Load Test

What is a Load Test?

A Load Test is a type of non-functional test which verifies the performance of an application or system under a peak user/volume condition. This test also validates the resource usage, stability and reliability of the software system under peak load.

What is Peak Load?

Peak Load is the highest load (in terms of user or volume) identified during a day, a month or a year depending upon the production data selection criteria. To understand the peak load refer to the below graph.

Peak Load Graph
Figure 1: Production Data Graph to identify the Peak Load

This graph shows the number of active customers per day in Jun. The highest number of active customers is 927 on 30th Jun. Hence 927 is the peak load.

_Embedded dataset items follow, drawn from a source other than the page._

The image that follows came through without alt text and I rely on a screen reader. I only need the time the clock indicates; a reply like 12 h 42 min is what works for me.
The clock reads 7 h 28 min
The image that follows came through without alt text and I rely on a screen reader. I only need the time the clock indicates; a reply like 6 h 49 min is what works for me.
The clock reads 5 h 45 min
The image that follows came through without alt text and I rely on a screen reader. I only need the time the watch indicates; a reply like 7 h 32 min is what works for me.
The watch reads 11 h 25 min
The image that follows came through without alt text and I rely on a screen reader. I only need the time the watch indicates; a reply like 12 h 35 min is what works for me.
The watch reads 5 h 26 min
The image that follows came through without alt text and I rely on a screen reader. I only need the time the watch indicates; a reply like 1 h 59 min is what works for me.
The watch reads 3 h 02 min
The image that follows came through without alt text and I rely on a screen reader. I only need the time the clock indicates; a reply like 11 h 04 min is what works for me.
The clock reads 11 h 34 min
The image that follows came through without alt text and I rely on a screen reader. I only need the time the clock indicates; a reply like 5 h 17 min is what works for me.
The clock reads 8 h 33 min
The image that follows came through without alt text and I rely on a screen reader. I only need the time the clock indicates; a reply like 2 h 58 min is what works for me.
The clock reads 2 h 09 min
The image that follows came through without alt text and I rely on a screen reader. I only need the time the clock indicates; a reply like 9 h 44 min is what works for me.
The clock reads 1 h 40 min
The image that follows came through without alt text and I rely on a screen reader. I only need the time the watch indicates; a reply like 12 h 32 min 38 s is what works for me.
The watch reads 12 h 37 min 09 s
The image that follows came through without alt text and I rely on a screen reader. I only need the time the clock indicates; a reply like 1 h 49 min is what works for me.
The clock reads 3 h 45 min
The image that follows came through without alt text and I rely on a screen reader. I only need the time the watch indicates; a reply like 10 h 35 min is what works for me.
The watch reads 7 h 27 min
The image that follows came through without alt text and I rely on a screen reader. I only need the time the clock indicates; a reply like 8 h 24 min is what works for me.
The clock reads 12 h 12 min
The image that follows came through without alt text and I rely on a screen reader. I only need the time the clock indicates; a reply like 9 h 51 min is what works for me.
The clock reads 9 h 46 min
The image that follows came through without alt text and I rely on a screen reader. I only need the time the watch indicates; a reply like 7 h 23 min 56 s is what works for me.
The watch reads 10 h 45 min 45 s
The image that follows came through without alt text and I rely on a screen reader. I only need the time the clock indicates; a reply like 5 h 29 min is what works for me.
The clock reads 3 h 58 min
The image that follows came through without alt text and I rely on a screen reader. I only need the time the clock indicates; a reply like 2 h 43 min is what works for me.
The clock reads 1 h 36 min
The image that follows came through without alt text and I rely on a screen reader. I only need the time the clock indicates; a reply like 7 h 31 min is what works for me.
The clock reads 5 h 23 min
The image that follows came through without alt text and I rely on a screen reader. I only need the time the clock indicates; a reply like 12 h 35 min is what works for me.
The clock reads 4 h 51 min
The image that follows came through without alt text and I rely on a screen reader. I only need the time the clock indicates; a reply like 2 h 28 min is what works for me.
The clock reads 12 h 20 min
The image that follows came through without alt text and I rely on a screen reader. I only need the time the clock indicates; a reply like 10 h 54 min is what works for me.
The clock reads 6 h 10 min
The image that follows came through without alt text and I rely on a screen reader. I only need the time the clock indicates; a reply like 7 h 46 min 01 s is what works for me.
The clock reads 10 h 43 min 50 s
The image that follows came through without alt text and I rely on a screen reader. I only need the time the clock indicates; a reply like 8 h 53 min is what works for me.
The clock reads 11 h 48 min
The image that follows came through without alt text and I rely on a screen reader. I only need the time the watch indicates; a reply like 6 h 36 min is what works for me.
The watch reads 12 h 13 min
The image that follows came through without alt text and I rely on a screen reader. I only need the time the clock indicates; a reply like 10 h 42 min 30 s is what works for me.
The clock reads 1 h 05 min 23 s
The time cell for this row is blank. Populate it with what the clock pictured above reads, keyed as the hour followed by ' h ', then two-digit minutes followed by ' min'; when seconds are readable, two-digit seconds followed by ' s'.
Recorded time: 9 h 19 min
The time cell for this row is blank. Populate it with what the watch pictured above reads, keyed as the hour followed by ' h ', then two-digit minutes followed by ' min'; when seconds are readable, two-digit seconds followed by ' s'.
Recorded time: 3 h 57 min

For a new application: Since a new application does not have any production data, then the peak load needs to be predicted. The client or project business analyst (BA) confirms the expected peak volume of the application. A performance tester can use the expected peak load to prepare the workload model for the load test.

Purpose of Load Test:

  1. To Identify whether the application can handle the peak load
  2. Observe the behaviour of the application in terms of response time
  3. To check whether the resources (CPU, Memory and Disk) do not breach the defined performance limit
  4. To identify if there is any bottleneck

Load Test is also conducted in a regression manner to identify the performance issue due to the weekly, fortnightly or monthly code releases.

Approach:

The NFR document has some separate sets of NFRs for the load test. These NFRs are related to the count of peak user load, response time, transactions per second etc. A performance tester designs the workload model using these NFRs and executes the test. Ideally, the duration of the load test is 1 hour (excluding the ramp-up and ramp-down period). A typical load test user graph is:

Load Test
Figure 2: A Typical Load Test Graph

The above graph has a steady state of 1 hour along with 10 minutes ramp-up and 10 minutes ramp-down period. Therefore the test will run for 1 hour and 20 minutes. After completion of the test, a performance tester verifies the result against the defined load test NFRs.